This is what I’d really like to know:  How have you done it?  How have you made West Denmark a safe place to be fully human? Yesterday’s discussion was a perfect example of what actually does help with unanswered prayers and grief: a safe place to share them, and that’s what all of you are, a safe place to be real.  I’ve done it several times here, in tears and in puzzlement and yesterday in anger and you have never failed me.  You’ve listened and you’ve talked with me as I’ve dropped one rock after another out of my backpack.  I carry around fewer rocks these days and joy visits me much more often because of you.

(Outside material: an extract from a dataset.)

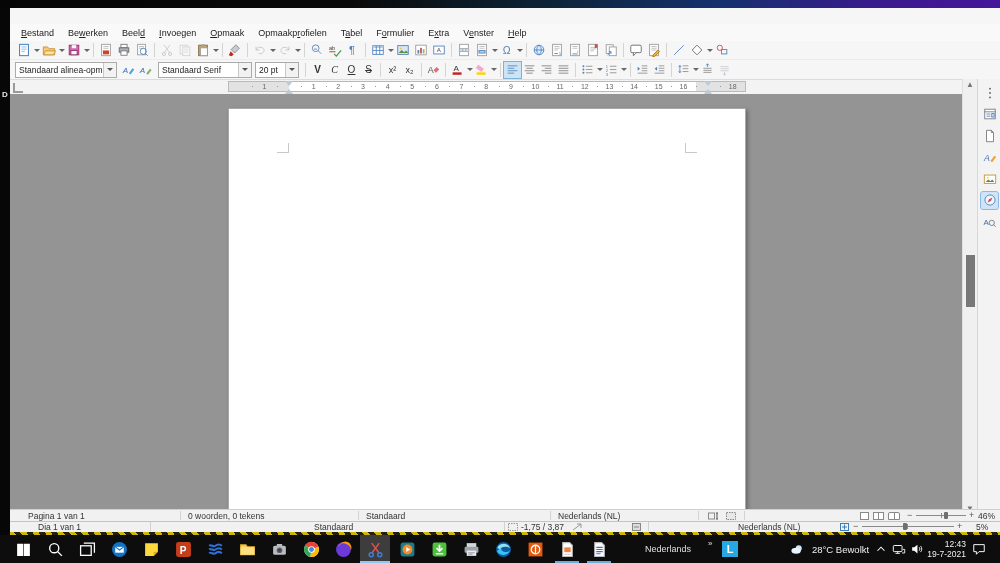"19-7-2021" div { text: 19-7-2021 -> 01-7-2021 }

I’ve never found a church like you.  I feel very close to the Kingdom of God here.  If I weren’t committed elsewhere I’d never have moved away and I’d ask to be buried in your cemetery. 

I think you should consider my question seriously, though, because you have a miraculous thing going and each of you is contributing to it all the time.  Aren’t you curious, too?  What are the seeds this all grew from?  Why do they still prosper?  Do they have to be Danish? Name the parts if you would, I want the recipe. I want you to have the recipe too so you can delight in being an ingredient. 

Then again I don’t expect you’ll spend too much time on that list.  I can almost hear Donna Mortensen saying “Well, it’s nothing special, it’s just what good humans are supposed to do.”  Thank you, each of you.  You are a wonder to me.


Prayers of Intercession

Lord’s Prayer

Benediction

The God of steadfastness and encouragement grant you to live in harmony with one another, in accordance with Christ Jesus.

Amen


Hymn – Guide Me Ever, Great Redeemer

1.
Guide me ever, great Redeemer, pilgrim through this barren land.
I am weak, but you are mighty; hold me with your pow’rful hand.
Bread of heaven, bread of heaven,
feed me now and evermore, feed me now and evermore.

2.
Open now the crystal fountain where the healing waters flow;
let the fire and cloudy pillar lead me all my journey through.
Strong deliv’rer, strong deliv’rer,
shield me with your mighty arm, shield me with your mighty arm.

3.
When I tread the verge of Jordan, bid my anxious fears subside;
death of death and hell’s destruction, land me safe on Canaan’s side.
Songs and praises, songs and praises
I will raise for evermore, I will raise forevermore.